◆ Problem to solve ◆
Continue the forum thread on telephone line repair below, starting after the last sentence of its final post.

◆ Extracted text ◆
# Forum Home Renovation Television, Computers & Phones  Telephone line repair.

## spargel

Hi everyone, 
Could anyone point me in the right direction of someone (i.e. the most appropriate tradesman - would an electrician do this?) who may be able to assist with correcting this? 
I suspect it might need to be re-wired. I'll test it shortly, when I enable the telephone line. 
Thanks everyone.

----------


## Uncle Bob

A licensed data cabler should be used. Some sparkies have this qual, while all would probably do the work anyway. (I do this sort of stuff my self as it isn't quantum physics). 
Looks like you might need a plaster also  :Wink:

----------


## Random Username



----------


## Armers

I can help if need  :Biggrin:  In the telephony stuff that is, not the plastering!

----------


## spargel

Hi guys, 
Thanks. I've created my own network cables in the past, so it looks pretty straight forward. 
Cheers!!

----------


## Swerve

Ok this is my trade. 
The black cable is your lead in from the street. This is a two pair cable with gell to [revent moisture ingress. The phone line will be working on pair 1 (White/ Blue) which will terminate on pins 2/6 of the old socket (610 female beige coloured socket).

◆ Given material ◆
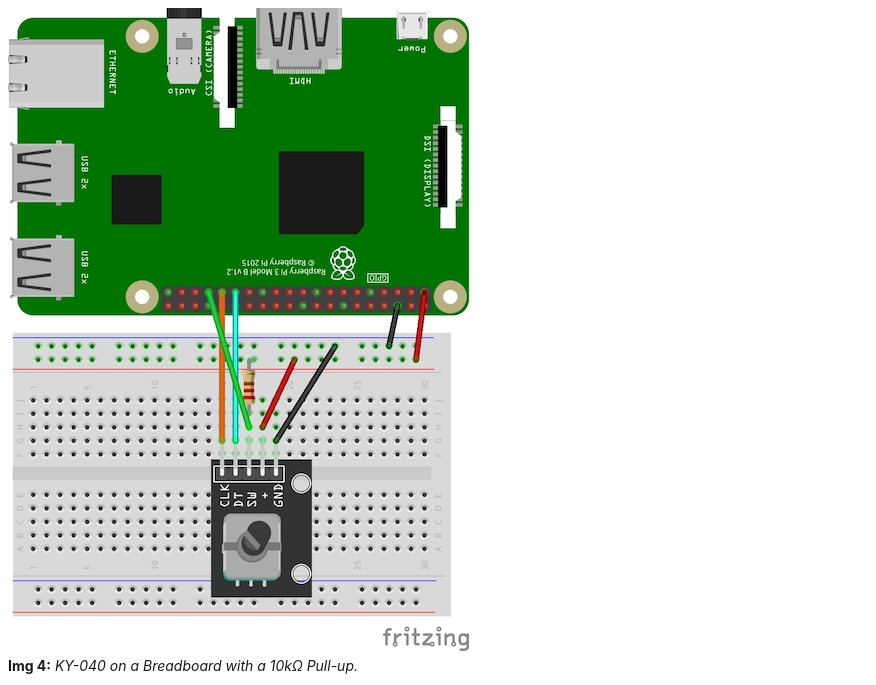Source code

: ![Simple Test-setup with a KY-040 rotary board and external pull-up for the switch](./img/KY040-RotaryTestSetup_Steckplatine.jpg)   
**Img 4:** _KY-040 on a Breadboard with a 10kΩ Pull-up._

◆ Exercise answer ◆
The other cable which you can't see will be a beige internal cable going to another internal socket of your house, connected in parralel. You will have the 1st pair (white/ Blue) of the beige cable connected to the white/ blue of the black cable. 
As said above all quite simple, for the untrained person the tricky part is terminating the wires, easist using useing small diagonal cutters (bull nose pliers are to big) if you nick the copper conducetr they are liley to snap. Twist the connecters together tightly (black cable white conductor/ Beige cable white conducter, same with Blue conducters ) and reterminate.  
Make sure whe you reterminate the socket you do it correctly. 90% of tradies etc are all using sticky plates etc which fall off, or using wood screws into gyprock, which pull out. On gyprock use hollow wall anchors and a wall plate.  
Good, luck, if you get a tradie will only take 10 minutes to fix.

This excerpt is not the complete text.